Wednesday, July 1, 2015

Horse Fly

I found this beautiful horse fly at Squaw Creek NWR last week and had no idea which horse fly it was, I only knew that I'd never seen one like it. I photographed it and submitted the image to for identification. After several days I finally had a name for this fly, Tabanus venustus. Then the real challenge began, where to find information on it. I looked in every field guide I own, which includes well over 20 quality books on general insects, and one specific to flies and could not find this particular fly. So then I embarked on an internet search that lead no where. There were a few hits on the species name, but nothing useful beyond the fact that I now know this species of fly is found as far west as Oklahoma.
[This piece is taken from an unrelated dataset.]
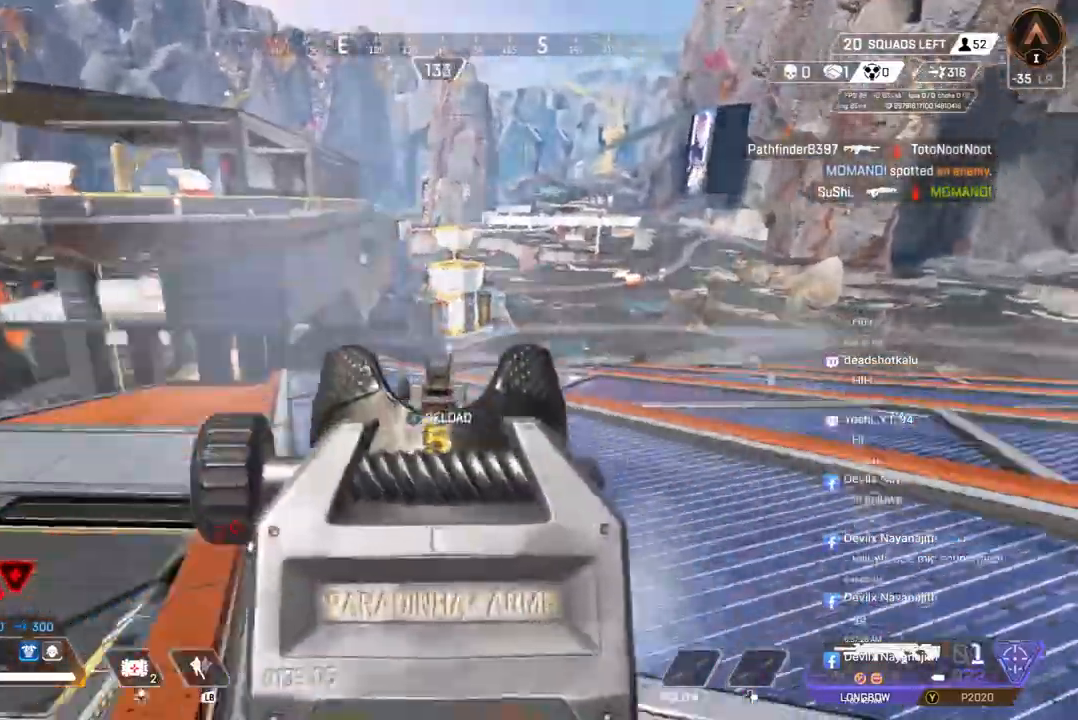
{"dt_ms": 500, "buttons": [], "left_stick": "up", "right_stick": "center", "events": [[167, "left_stick", "up"]]}
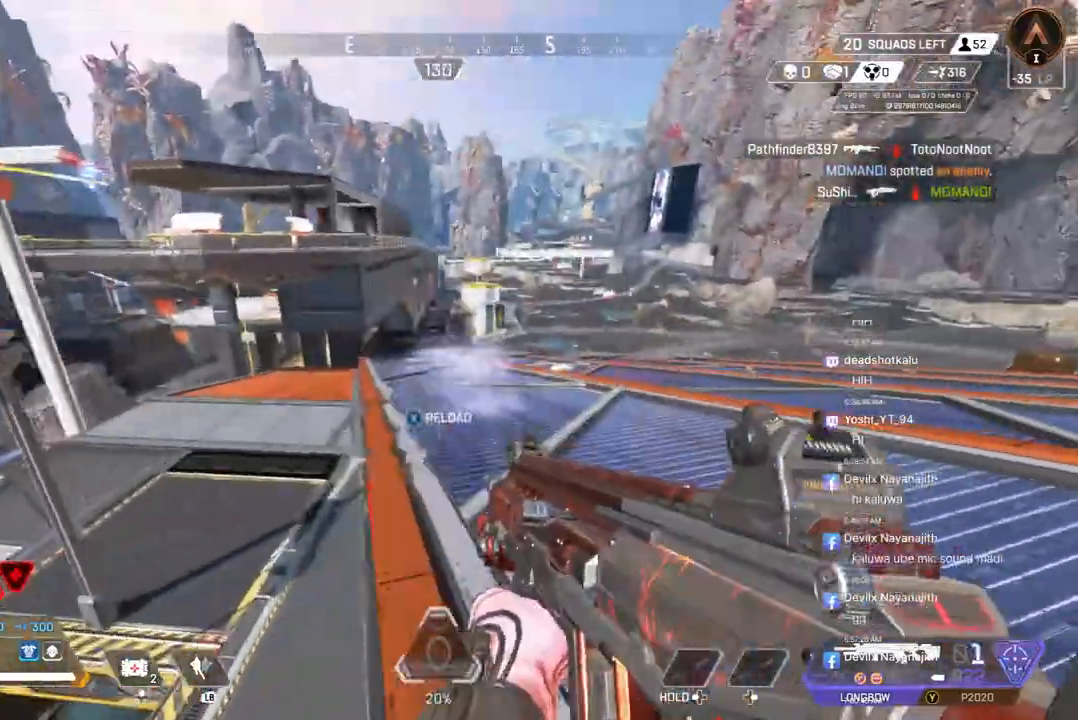
{"dt_ms": 500, "buttons": [], "left_stick": "up", "right_stick": "center", "events": [[267, "right_stick", "left"], [467, "right_stick", "center"]]}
The eyes are a striking light blue with darker swirls, the thorax is dark brown with lighter brown streaks and furry in appearance. The abdomen was marked with white margins at each segment and the wings are spotted. It measured approximately 1/2 to 3/4 of an inch in length. Unlike most flies, who see a human approaching, it did not fly away. It sat perfectly still and seemed to be sunning itself on the piece of wood it was sitting on. I noticed several in the same general vicinity of the one I photographed all apparently soaking up the warm sunshine.

Females in this genus are known for biting to gain a blood meal. They have scissor like mouthparts that tear into flesh then they lap up the blood. Blood from warm-blooded animals provide essential nutrients for egg production. Eggs are generally laid near water and when the eggs hatch the larvae fall into the water to complete their lifecycle.
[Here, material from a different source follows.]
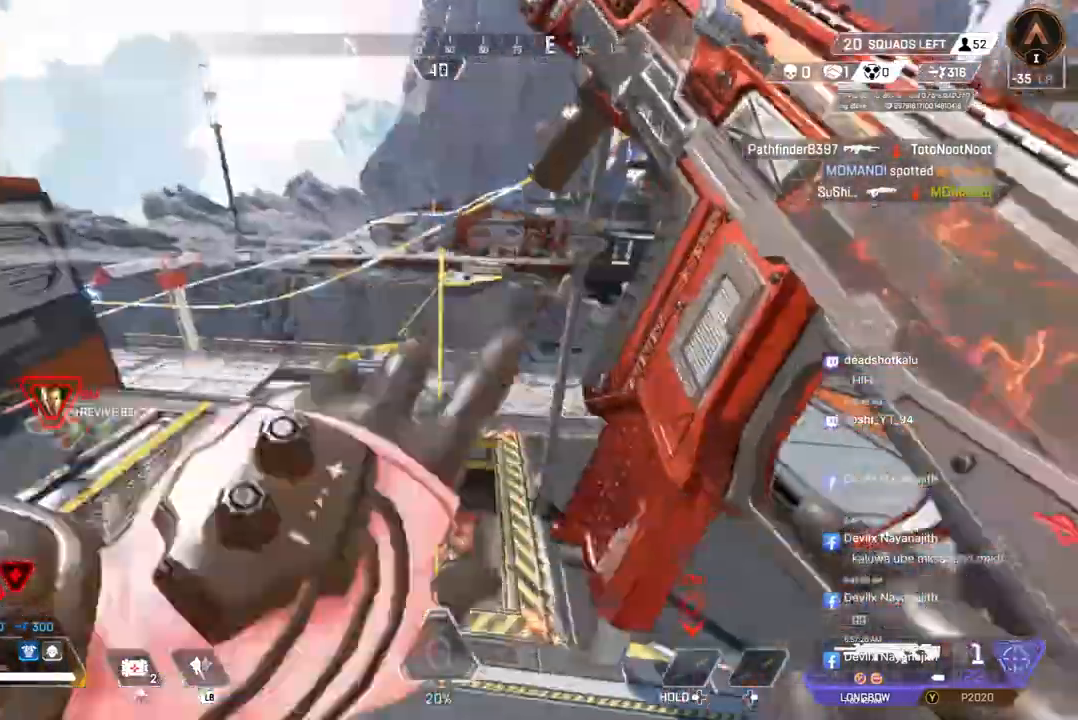
{"dt_ms": 500, "buttons": [], "left_stick": "up-left", "right_stick": "center", "events": [[133, "right_stick", "up-left"], [333, "left_stick", "up-left"], [467, "right_stick", "center"]]}
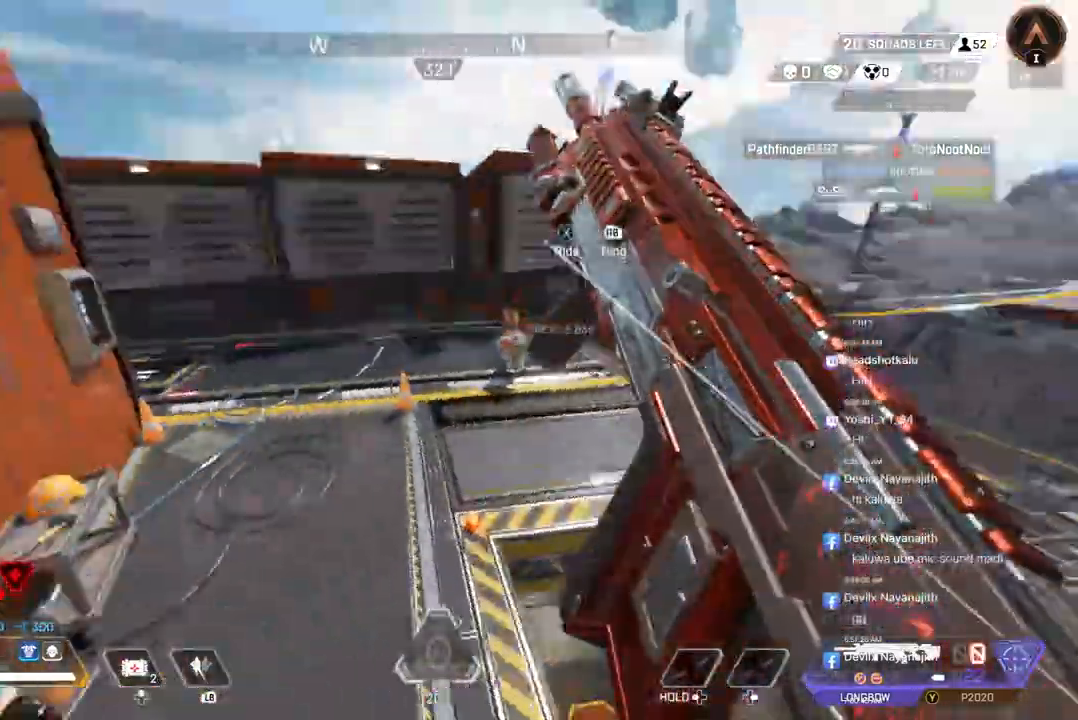
{"dt_ms": 500, "buttons": [], "left_stick": "up-left", "right_stick": "up-right", "events": [[233, "right_stick", "up-left"], [400, "right_stick", "up-right"]]}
Flies in this genus are sometimes called "Gad Flies" and this might be in reference to their habit of roving to seek out potential victims of a future bite. This particular genus of flies contain numerous species that are capable of vectoring diseases such as anthrax.

Bites from a horse fly can be quite painful to a human and may cause severe itching and swelling that may last hours or even months. My husband was bitten by a "black horse fly" many years ago and the bite was so irritating that it was painful and itchy for nearly 6 months. When seeking a blood meal these flies are relentless and will follow you many hundreds of yards determined to get what they want. I've known of them to chase people on ATV's, and there are reports of them coming after cars, I assume thinking they are giant mammals.
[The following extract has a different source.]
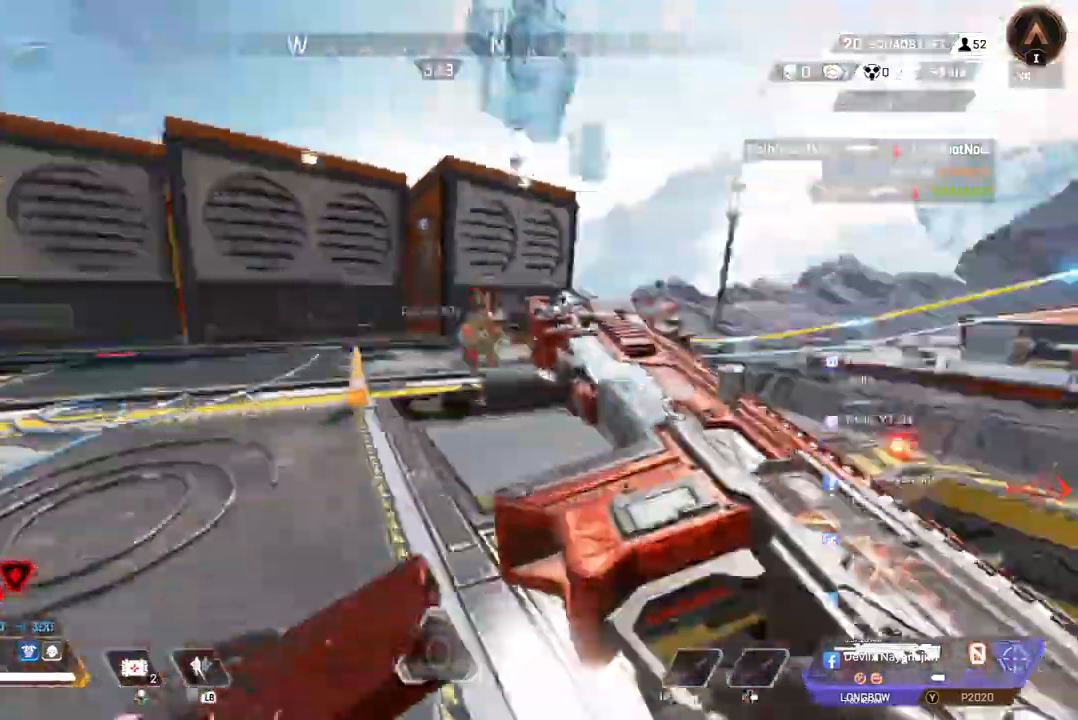
{"dt_ms": 500, "buttons": ["B"], "left_stick": "up-left", "right_stick": "right", "events": [[133, "B", "down"], [300, "right_stick", "right"]]}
Horse flies are rarely anyone's favorite insect and the sight of them can send grown men running fearing a bite, but as larvae they feed on a wide variety of aquatic insects including mosquito wigglers. This food preference should be considered beneficial to humans, especially on a year like this year when we've had record amounts of rain fall and there is standing water everywhere, providing ample breeding spots for mosquitoes. 

Sometimes we find beauty where we least expect, in this case it is was on the wings of a fly.